Acknowledge that having a bad day every now and again isn’t the end of the world. Learn from your mistakes. Humility will take you places.
Don’t fall for peer pressure. It’s good to take inspiration from others but comparing your life to others is just not right. The timelines and paces of others don’t apply to you and vice versa. You could take a little longer to finish the task or find the right path. It’s completely okay.
I encourage the students to take Myers-Briggs Type Indicator® (MBTI®) and DiSC® profile tests to understand your preferred work styles and motivational drivers. Conscious self-awareness helps one to inculcate skills to navigate with different people and become a better version of yourself.
Aspiring food safety professionals should stay up to date with the latest industry trends by attending conferences, reading industry magazines, and listening to podcasts. Get practical experience through internships. Utilize LinkedIn to network. It is also beneficial to develop a global perspective concerning food safety regulations and policies.
And remember ‘There is always room at the top’.
Right now, I am concentrating on my research and successful completion of my Ph.D.

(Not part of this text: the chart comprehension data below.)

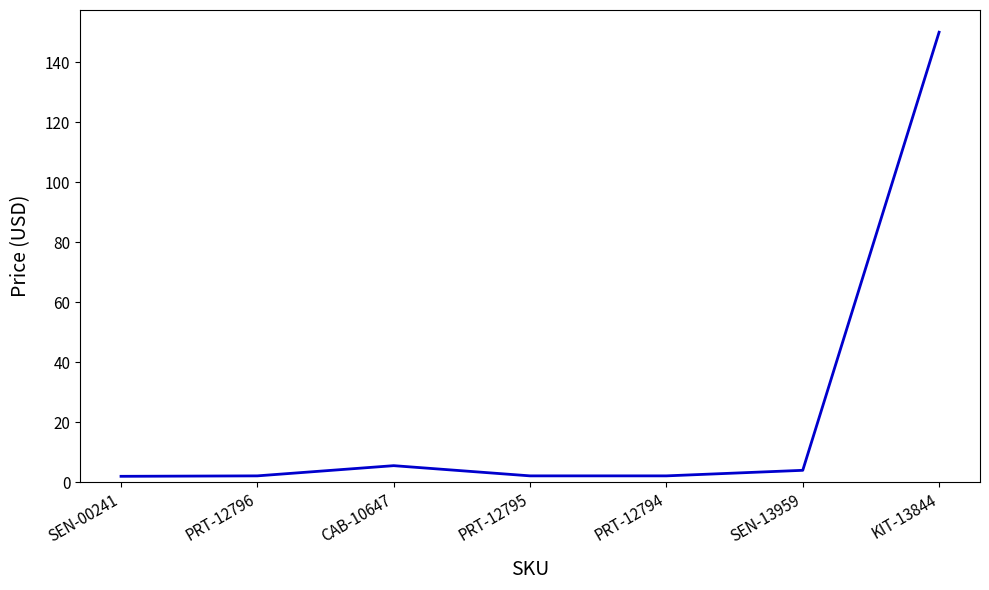

What is the difference between the maximum and minimum values?

148.0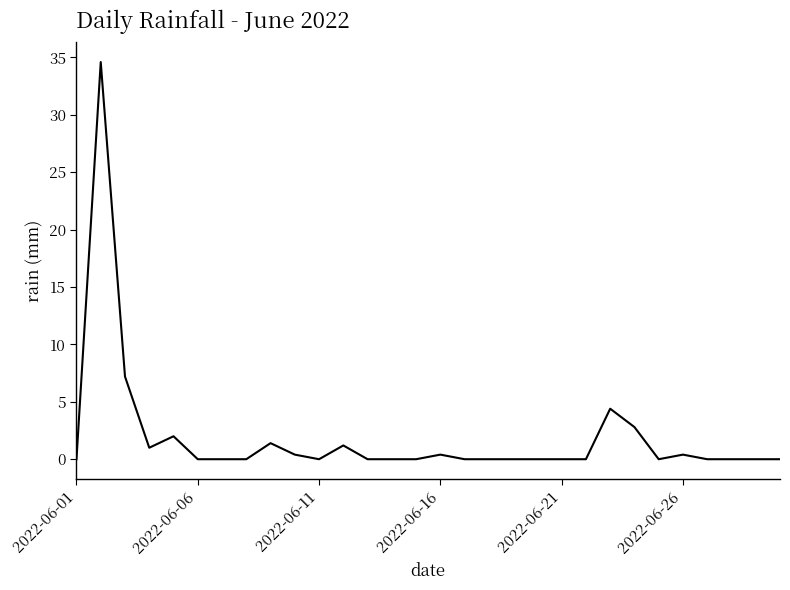

What is the difference between the maximum and minimum values?

34.6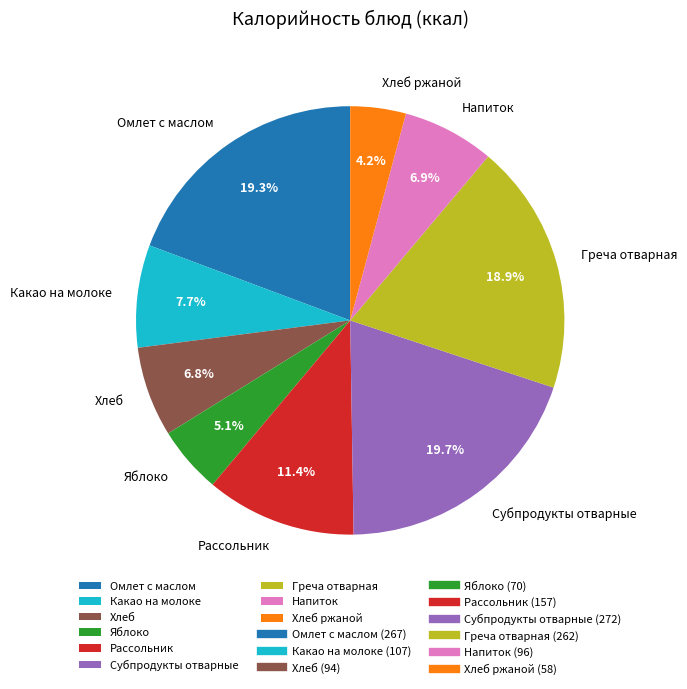

Which slice is the smallest?

Хлеб ржаной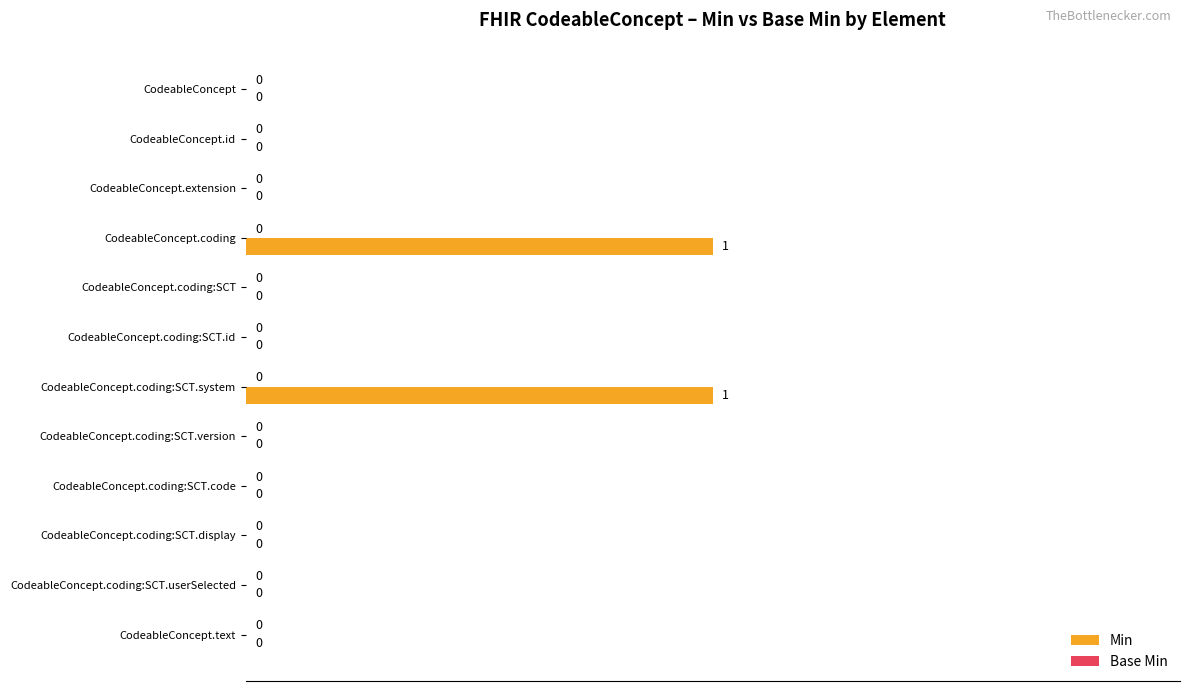

Is it true that the value at CodeableConcept.coding:SCT.display is 0?

True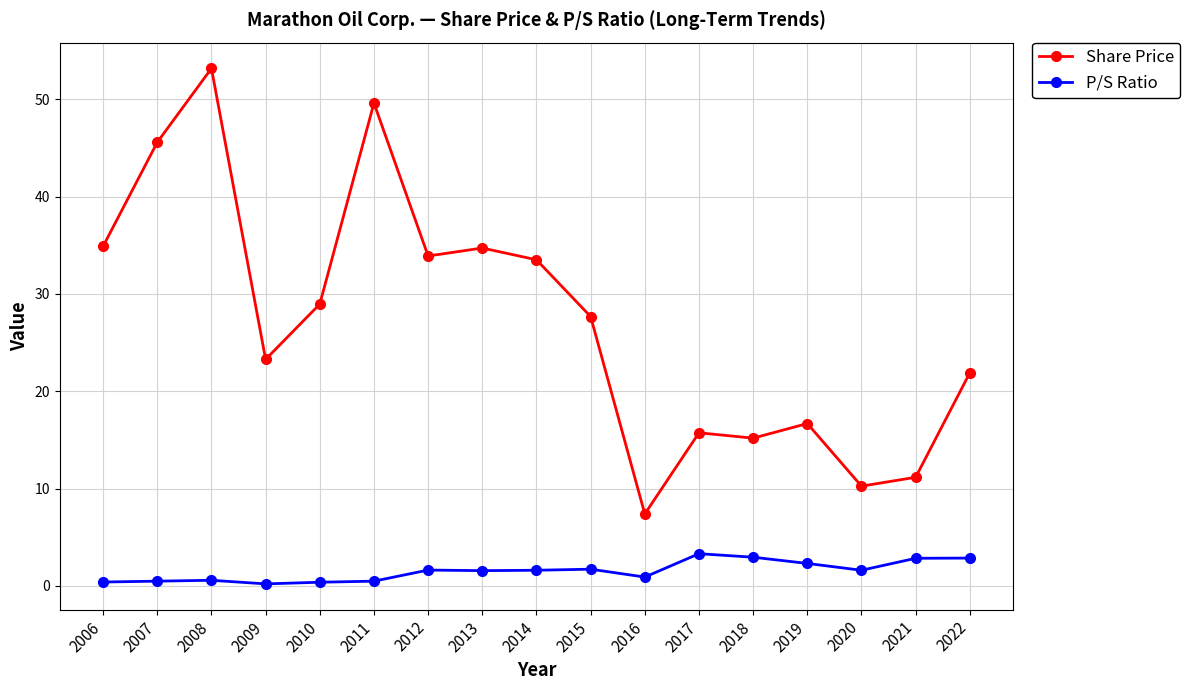

At which label is Share Price closest to 30?

2010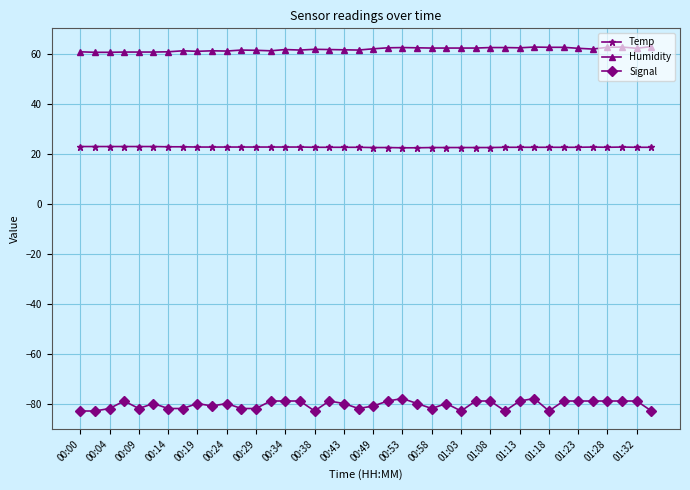

What is the sum of all Humidity values?

2467.6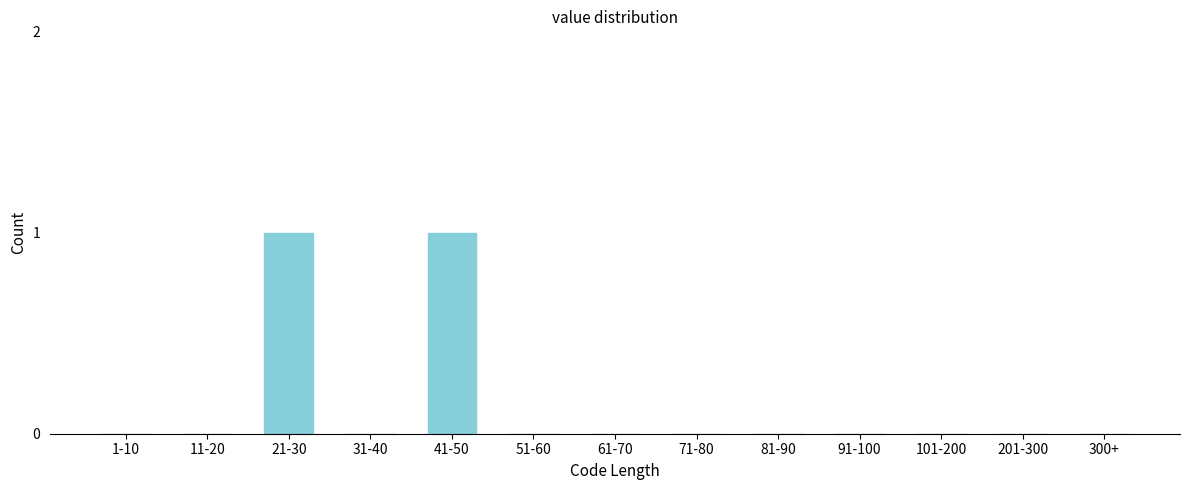

Reading left to right, transcribe all the data shown in this chart.

1-10=0	11-20=0	21-30=1	31-40=0	41-50=1	51-60=0	61-70=0	71-80=0	81-90=0	91-100=0	101-200=0	201-300=0	300+=0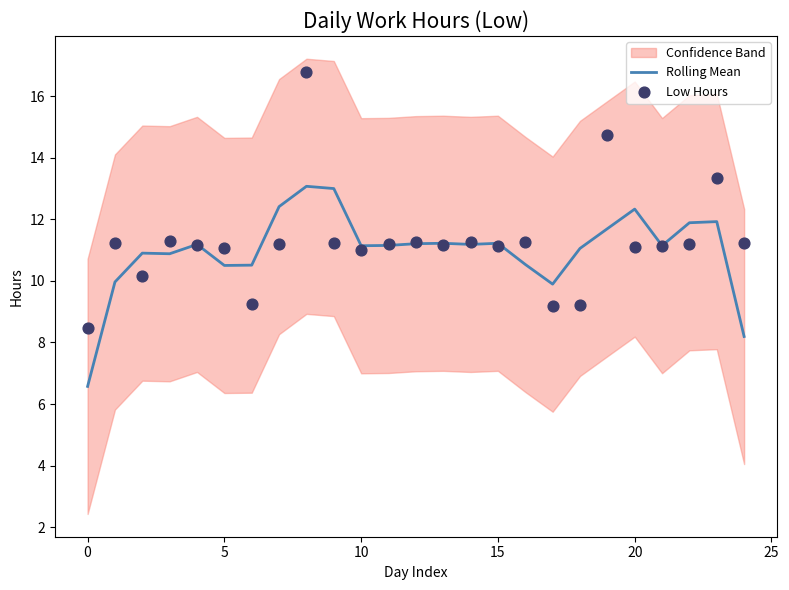

At which category is the sum across all series the highest?

8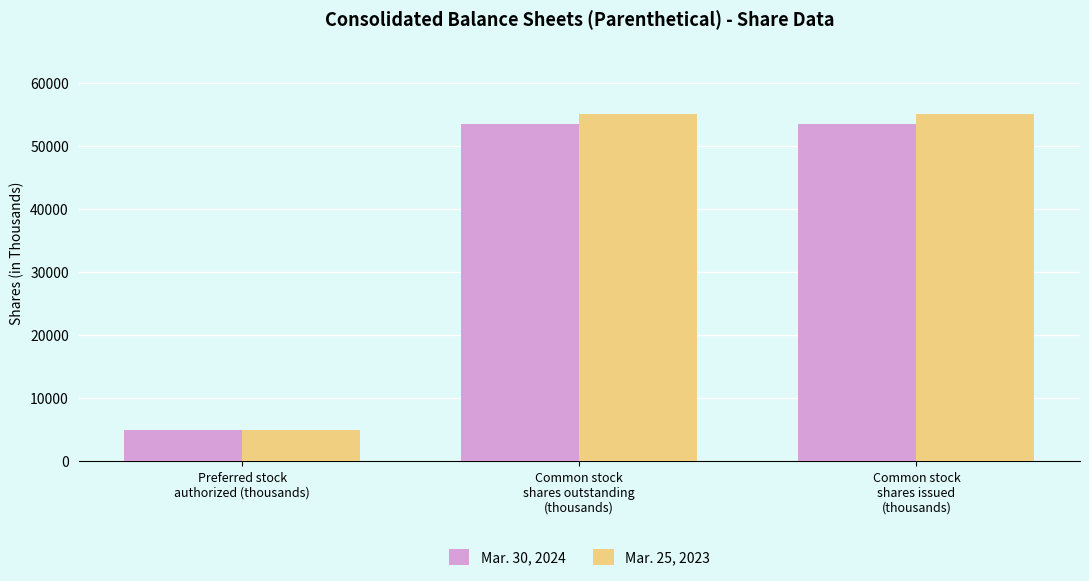

Does the chart contain stacked bars?

No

I see myself as a Regulatory Scientist in the food business and hope my work has a global impact beyond geographical barriers. I aspire to be a solution provider in extending the shelf life & safety profile of food products. My approach towards food safety is through creating awareness along the entire supply chain from producers & processors to consumers.
My personal goal in life is to be known as a person who knows how to put theories into practice, thinks creatively, has flexibility in approach yet never compromising on the core-values.